It should now be clearer how OOP can actually be a stark improvement– by way of code reuse and, ideally, more powerful abstractions– over procedural programming. While we’ll be focusing solely on what we have mentioned for now, OOP enables other design patterns as well (mixins, object composition, etc.) that we will discuss in a separate post. Even though we don’t go through them here, curious readers should investigate further to see how these patterns behave and what problems they solve.

## Object Oriented Example

Below is an example in Java:

This example continues from where I left off above. That is, there is a base class which we refer to as Vehicle which does not have any implementation itself. However, we have two types of vehicle which inherit the Vehicle class: Car and Boat. Each of these inheriting classes actually implement the getName() function. Finally, if you observe our use of it in our main function, you’ll realize that both our Car and Boat are stored in a list of Vehicle objects (i.e. polymorphism). Likewise, we also benefit from code reuse in this abstraction. Observe that we only had to implement a single turnLeft() and getDirection() function, and both vehicles were able to gain this functionality without additional code. The direction data variable is silently stored within the object (i.e. encapsulation). As you can see, putting the data and methods in the same container has provided us with some additional code reuse power.

Overall, object oriented programming is incredibly important in the industry today. While it lends itself well to natural abstractions such as the Vehicle example, it often requires a lot of forethought and/or refactoring to avoid leaky abstractions in complex systems. As a result, design can often become more difficult in object-oriented systems than procedural systems due to its flexibility. However, similar problems still exist in multi-threaded applications as they do in procedural systems: when the codebase becomes large, it is often difficult to follow the mutations through the system. This problem is somewhat mitigated as entire objects can be written to be made thread-safe, but any paradigm which advocates data mutation opens itself up to the same class of problems. While nothing is perfect, OOP seems to strike a balance for most programmers. Namely, it’s an understandable concept with great power and flexibility to eliminate code redundancy.

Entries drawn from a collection
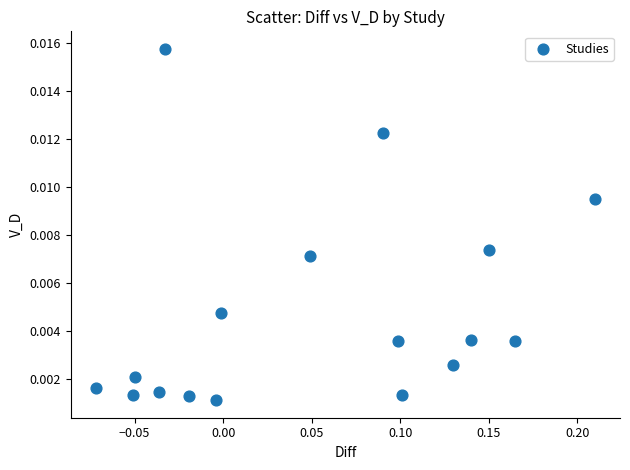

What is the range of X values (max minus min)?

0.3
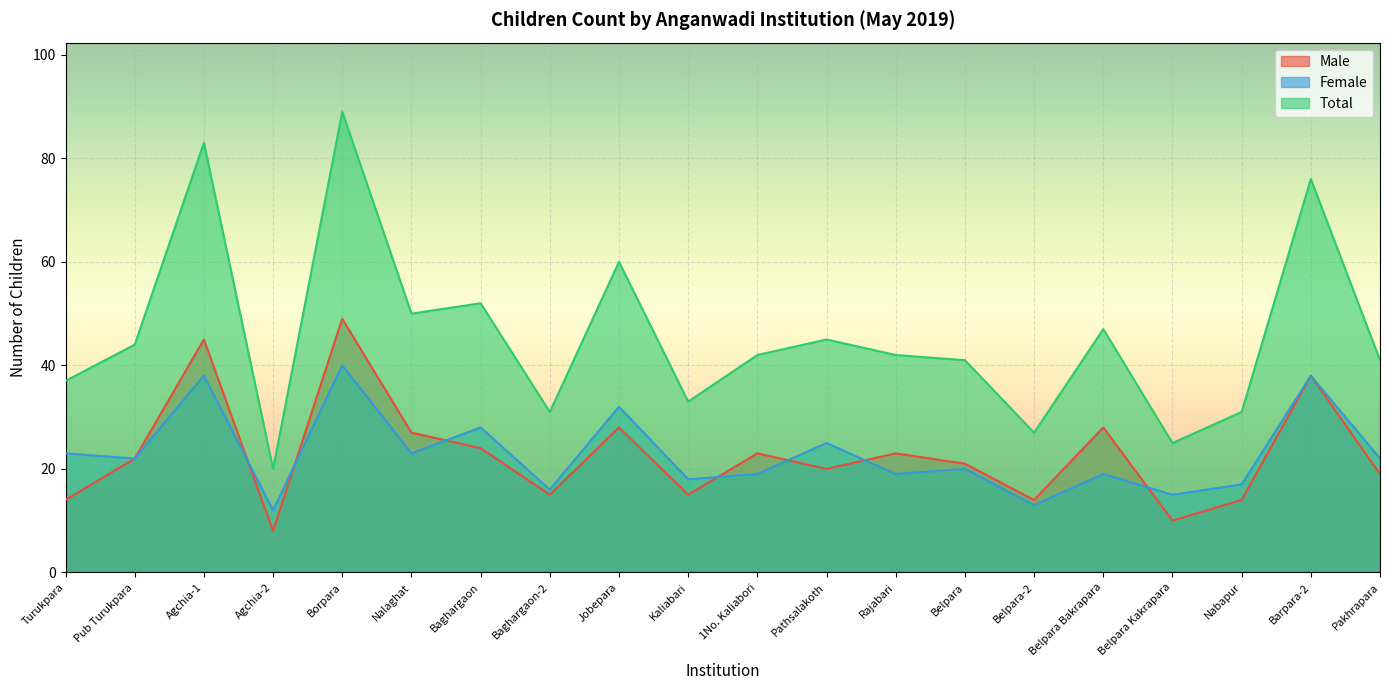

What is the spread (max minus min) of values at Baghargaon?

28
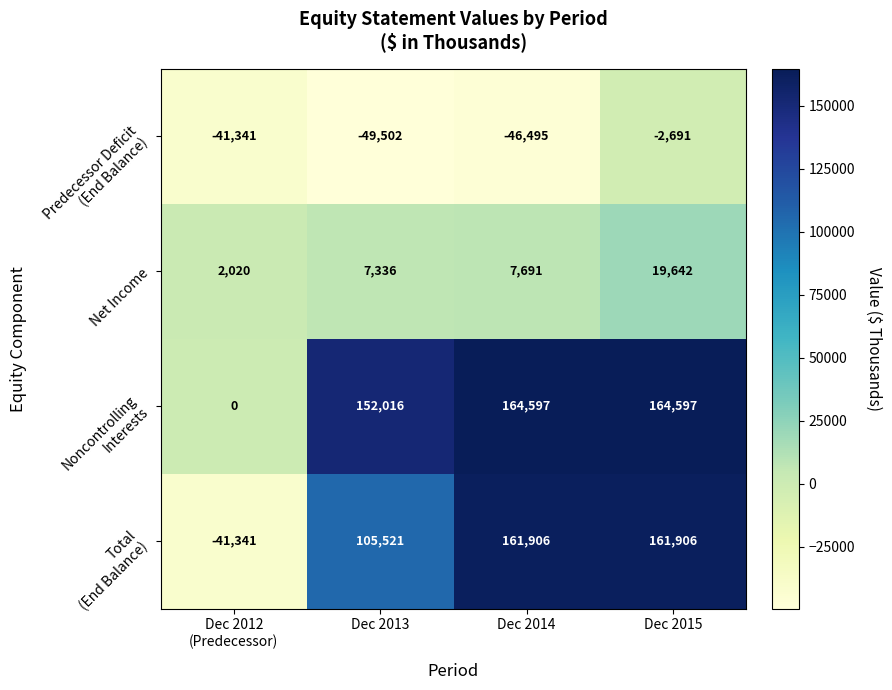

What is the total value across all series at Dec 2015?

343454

### Brief
Copy the full passage on object-oriented programming without changing a word. This material comes from a separate source.

### Response to this task
It should now be clearer how OOP can actually be a stark improvement– by way of code reuse and, ideally, more powerful abstractions– over procedural programming. While we’ll be focusing solely on what we have mentioned for now, OOP enables other design patterns as well (mixins, object composition, etc.) that we will discuss in a separate post. Even though we don’t go through them here, curious readers should investigate further to see how these patterns behave and what problems they solve.

## Object Oriented Example

Below is an example in Java:

This example continues from where I left off above. That is, there is a base class which we refer to as Vehicle which does not have any implementation itself. However, we have two types of vehicle which inherit the Vehicle class: Car and Boat. Each of these inheriting classes actually implement the getName() function. Finally, if you observe our use of it in our main function, you’ll realize that both our Car and Boat are stored in a list of Vehicle objects (i.e. polymorphism). Likewise, we also benefit from code reuse in this abstraction. Observe that we only had to implement a single turnLeft() and getDirection() function, and both vehicles were able to gain this functionality without additional code. The direction data variable is silently stored within the object (i.e. encapsulation). As you can see, putting the data and methods in the same container has provided us with some additional code reuse power.

Overall, object oriented programming is incredibly important in the industry today. While it lends itself well to natural abstractions such as the Vehicle example, it often requires a lot of forethought and/or refactoring to avoid leaky abstractions in complex systems. As a result, design can often become more difficult in object-oriented systems than procedural systems due to its flexibility. However, similar problems still exist in multi-threaded applications as they do in procedural systems: when the codebase becomes large, it is often difficult to follow the mutations through the system. This problem is somewhat mitigated as entire objects can be written to be made thread-safe, but any paradigm which advocates data mutation opens itself up to the same class of problems. While nothing is perfect, OOP seems to strike a balance for most programmers. Namely, it’s an understandable concept with great power and flexibility to eliminate code redundancy.